L’ARMA GIUSTA PER COMBATTERE LA GUERRA: L’EDUCAZIONE

Una volta arrivati nel Sud Sudan, i tre colleghi savonesi si rendono subito conto che la speranza di un futuro migliore può passare solo attraverso l’educazione delle nuove generazioni: “Fin dalle prime ore ci è apparso subito chiaro come sia importante investire sui giovani e sulla loro educazione – continua Giulia -. Le scuole ci sono, ma il livello ovviamente non è lo stesso che abbiamo qui. Loro vogliono alzare la qualità dell’istruzione. Da questo punto di vista Fondazione Cesar ha dato un grosso contributo. Sono diverse, infatti, le scuole finanziate dalla fondazione in cui vengono formati i nuovi insegnati”.

Generico giugno 2022

Le fa eco la sorella Eleonora: “L’educazione ha un ruolo chiave – prosegue -. Loro sono convinti che, a partire dalle scuole primarie, occorra istruire i bambini alla pace e al fatto che i conflitti porteranno solo ad altri conflitti e non ad opportunità di sviluppo. La vera svolta non arriverà oggi, ma domani e grazie ai neonati di oggi. Saranno loro, cresciuti con l’educazione alla pace, a mettere le basi per un futuro migliore”.

UN FUTURO DA RICOSTRUIRE

Con l’arrivo di padre Christian si è aperto un nuovo e importante canale di comunicazione per la fondazione. Eleonora, Giulia e Matteo (così come altri volontari) progettano di tornare nel Sud Sudan per continuare il loro lavoro. L’idea è sempre quella di capire le necessità per iniziare a mettere nero su bianco dei progetti da realizzare.

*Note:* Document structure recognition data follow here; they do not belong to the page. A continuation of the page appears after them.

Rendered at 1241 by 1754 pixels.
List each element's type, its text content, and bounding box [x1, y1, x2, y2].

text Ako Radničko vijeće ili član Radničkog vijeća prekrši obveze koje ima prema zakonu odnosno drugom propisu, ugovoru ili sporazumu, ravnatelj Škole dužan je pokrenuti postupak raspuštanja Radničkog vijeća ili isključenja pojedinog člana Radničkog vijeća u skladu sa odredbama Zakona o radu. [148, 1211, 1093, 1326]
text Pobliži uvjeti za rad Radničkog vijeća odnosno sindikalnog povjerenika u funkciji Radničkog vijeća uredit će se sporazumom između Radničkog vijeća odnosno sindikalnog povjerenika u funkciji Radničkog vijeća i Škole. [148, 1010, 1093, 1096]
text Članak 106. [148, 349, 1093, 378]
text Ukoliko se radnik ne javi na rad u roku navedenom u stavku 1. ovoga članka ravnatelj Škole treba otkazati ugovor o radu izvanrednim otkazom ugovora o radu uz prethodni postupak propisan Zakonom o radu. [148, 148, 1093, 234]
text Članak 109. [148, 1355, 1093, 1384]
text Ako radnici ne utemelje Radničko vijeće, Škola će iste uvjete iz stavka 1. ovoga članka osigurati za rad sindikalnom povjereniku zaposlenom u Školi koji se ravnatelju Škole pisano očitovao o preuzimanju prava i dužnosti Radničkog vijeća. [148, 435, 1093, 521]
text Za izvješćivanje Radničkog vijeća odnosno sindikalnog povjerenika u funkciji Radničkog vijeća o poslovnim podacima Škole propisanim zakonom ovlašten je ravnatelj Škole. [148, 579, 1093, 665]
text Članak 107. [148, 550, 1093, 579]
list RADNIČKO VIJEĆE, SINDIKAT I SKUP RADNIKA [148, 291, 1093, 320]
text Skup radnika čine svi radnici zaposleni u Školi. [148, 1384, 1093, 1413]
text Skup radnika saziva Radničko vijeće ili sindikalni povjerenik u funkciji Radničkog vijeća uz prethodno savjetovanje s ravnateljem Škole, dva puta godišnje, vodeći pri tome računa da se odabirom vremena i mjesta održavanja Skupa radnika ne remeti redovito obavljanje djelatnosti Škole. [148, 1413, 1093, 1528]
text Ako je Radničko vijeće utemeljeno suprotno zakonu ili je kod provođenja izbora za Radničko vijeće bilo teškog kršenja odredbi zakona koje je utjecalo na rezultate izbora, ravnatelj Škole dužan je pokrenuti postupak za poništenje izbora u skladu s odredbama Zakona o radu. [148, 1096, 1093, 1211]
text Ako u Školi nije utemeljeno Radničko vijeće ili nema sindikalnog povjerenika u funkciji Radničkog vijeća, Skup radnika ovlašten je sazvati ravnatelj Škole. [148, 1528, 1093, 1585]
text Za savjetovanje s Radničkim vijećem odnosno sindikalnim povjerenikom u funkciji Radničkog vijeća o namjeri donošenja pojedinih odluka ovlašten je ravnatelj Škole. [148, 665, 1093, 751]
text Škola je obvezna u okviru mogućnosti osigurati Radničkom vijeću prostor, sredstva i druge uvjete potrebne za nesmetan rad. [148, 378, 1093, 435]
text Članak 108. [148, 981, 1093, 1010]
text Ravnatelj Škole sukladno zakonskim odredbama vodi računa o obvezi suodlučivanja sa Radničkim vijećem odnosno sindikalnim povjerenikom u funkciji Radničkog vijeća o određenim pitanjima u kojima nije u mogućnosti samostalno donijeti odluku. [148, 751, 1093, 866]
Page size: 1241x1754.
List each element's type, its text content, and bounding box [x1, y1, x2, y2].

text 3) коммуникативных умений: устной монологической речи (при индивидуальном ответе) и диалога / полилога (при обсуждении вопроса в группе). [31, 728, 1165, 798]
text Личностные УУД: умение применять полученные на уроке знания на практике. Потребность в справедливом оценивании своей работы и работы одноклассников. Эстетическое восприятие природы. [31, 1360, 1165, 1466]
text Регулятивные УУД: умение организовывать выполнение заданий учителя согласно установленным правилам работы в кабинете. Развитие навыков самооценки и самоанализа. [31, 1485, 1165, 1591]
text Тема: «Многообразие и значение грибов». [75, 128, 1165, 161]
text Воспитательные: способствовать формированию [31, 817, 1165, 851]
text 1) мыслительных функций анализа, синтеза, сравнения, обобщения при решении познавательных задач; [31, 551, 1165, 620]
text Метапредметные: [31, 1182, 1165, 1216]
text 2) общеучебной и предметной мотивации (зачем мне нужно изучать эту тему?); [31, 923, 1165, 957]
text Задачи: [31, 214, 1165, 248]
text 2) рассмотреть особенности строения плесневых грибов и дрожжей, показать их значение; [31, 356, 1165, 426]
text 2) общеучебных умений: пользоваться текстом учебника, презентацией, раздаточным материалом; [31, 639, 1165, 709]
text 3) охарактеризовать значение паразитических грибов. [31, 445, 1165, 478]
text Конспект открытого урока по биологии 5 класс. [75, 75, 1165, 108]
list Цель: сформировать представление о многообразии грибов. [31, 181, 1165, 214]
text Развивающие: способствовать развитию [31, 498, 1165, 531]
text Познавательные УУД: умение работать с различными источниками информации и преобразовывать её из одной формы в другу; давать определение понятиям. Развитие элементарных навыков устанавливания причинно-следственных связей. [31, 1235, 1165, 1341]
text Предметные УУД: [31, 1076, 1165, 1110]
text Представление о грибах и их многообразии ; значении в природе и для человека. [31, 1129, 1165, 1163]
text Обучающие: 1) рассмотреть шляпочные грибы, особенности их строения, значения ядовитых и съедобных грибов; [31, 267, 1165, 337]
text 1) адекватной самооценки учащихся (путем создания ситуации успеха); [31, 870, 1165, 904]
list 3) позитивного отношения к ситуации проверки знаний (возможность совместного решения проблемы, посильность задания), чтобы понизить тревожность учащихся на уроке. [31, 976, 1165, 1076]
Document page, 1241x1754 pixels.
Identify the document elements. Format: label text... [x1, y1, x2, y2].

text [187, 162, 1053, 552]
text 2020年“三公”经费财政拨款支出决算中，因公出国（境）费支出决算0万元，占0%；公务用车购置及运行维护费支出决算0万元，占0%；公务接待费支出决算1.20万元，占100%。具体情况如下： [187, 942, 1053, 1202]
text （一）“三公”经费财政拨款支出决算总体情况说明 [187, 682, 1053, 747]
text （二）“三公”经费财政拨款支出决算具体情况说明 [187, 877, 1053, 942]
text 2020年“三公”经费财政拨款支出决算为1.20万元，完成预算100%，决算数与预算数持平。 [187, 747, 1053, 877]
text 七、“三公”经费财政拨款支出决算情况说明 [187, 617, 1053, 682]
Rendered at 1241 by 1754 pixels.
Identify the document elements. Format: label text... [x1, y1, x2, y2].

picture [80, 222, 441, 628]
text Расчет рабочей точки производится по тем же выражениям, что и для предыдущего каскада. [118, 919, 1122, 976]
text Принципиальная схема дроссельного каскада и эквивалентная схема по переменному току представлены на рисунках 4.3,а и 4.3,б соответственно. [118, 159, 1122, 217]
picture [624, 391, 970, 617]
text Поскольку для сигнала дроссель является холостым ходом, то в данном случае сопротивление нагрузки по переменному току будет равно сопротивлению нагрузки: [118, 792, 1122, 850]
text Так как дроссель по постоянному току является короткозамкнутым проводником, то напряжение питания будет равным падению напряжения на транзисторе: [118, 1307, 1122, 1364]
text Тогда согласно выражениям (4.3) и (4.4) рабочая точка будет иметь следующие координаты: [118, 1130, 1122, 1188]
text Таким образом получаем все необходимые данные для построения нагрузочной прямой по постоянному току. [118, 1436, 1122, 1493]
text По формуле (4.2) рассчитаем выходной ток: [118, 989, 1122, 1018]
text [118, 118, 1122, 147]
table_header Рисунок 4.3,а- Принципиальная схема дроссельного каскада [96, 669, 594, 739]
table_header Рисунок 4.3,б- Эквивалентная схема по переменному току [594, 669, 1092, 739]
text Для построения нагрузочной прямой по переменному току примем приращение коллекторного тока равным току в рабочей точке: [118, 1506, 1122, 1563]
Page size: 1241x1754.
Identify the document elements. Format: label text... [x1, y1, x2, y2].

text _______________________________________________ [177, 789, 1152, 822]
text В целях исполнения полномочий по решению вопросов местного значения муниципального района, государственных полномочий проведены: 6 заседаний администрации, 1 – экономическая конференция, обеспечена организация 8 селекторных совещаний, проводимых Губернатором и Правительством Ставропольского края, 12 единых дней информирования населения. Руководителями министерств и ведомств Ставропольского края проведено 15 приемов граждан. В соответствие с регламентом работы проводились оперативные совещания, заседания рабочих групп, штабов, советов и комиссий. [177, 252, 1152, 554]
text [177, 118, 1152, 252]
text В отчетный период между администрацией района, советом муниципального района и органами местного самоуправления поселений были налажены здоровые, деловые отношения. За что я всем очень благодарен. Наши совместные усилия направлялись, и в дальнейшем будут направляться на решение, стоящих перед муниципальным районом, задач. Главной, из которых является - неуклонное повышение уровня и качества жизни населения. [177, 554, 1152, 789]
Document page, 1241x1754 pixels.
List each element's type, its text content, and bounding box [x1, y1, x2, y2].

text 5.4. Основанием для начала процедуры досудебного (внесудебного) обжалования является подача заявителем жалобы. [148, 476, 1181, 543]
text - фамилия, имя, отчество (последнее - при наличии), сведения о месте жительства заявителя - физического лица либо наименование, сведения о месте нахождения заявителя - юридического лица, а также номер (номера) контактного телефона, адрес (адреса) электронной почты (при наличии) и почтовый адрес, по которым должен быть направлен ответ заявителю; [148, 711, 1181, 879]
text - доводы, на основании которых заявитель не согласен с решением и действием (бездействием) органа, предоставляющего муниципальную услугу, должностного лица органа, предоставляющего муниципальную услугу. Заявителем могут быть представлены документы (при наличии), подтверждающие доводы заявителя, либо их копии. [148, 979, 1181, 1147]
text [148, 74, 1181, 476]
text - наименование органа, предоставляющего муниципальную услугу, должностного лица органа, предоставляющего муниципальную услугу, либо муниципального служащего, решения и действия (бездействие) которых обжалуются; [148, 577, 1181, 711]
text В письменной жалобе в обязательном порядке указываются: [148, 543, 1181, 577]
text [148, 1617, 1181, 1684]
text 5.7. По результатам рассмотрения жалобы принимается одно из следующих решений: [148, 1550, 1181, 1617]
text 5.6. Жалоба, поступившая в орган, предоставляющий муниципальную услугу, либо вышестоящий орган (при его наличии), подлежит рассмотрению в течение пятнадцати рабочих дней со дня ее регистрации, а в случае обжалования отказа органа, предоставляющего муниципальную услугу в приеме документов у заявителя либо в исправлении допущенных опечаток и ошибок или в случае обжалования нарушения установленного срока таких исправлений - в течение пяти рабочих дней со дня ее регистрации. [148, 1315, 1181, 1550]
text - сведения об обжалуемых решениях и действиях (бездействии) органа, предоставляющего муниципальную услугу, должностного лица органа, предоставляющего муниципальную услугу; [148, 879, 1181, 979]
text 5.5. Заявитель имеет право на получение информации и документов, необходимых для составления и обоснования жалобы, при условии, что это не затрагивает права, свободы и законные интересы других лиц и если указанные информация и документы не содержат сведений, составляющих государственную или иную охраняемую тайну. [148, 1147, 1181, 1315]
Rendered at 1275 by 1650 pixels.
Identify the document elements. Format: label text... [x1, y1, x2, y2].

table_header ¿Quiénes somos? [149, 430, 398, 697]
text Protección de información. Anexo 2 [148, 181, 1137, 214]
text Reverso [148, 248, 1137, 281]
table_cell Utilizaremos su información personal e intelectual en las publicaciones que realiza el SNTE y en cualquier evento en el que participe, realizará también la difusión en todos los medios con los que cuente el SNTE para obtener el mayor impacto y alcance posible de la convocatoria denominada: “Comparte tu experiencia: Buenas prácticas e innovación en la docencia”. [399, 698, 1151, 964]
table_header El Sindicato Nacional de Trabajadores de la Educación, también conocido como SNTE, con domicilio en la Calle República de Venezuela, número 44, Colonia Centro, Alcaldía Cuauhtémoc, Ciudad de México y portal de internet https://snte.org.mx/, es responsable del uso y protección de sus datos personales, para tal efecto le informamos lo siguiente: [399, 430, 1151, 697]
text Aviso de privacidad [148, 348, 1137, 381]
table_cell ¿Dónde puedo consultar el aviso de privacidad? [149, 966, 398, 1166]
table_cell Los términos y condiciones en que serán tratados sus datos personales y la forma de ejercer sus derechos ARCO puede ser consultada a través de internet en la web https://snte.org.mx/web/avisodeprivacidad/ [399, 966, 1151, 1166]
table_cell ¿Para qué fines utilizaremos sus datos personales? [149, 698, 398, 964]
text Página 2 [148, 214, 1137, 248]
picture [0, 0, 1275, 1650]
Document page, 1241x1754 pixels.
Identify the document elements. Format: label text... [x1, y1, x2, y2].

La strada, ovviamente, non è in discesa. Nel 2022 il Paese è ancora in ostaggio di usi e costumi per noi inimmaginabili. A partire dal ruolo della donna. Le ragazze a 17 anni vengono letteralmente vendute in cambio di bestiame. E non a caso Eleonora ricorda: “Una delle richieste che ci sono arrivate – aggiunge – sono i dormitori, per le bambine, in particolare. Ci hanno spiegato che essendo considerate un ‘bene’ prezioso, molte ragazze rischiano di essere perdute tra un viaggio e l’altro”.

Il viaggio di tre savonesi nel Sud Sudan

Cosa resta dopo un’esperienza di questo tipo? Lo abbiamo chiesto a tutti e tre.

Eleonora si è portata a casa “il sorriso di questa popolazione nel vederci”, Giulia non dimenticherà mai “la loro capacità di essere felici pur non avendo quasi nulla”, mentre Matteo ha ancora bisogno di tempo, “le emozioni verranno fuori più avanti, ma sicuramente la vita è una cosa semplice, fatta di rapporti umani e di cose da costruire insieme”.

I tre ragazzi savonesi sono pronti a raccontare il loro viaggio anche nell’ambito di una serie di incontri che si terranno nei prossimi mesi in provincia di Savona. Saranno occasioni uniche per conoscere meglio la Fondazione Cesar e i progetti portati avanti nel Sud Sudan negli ultimi 20 anni.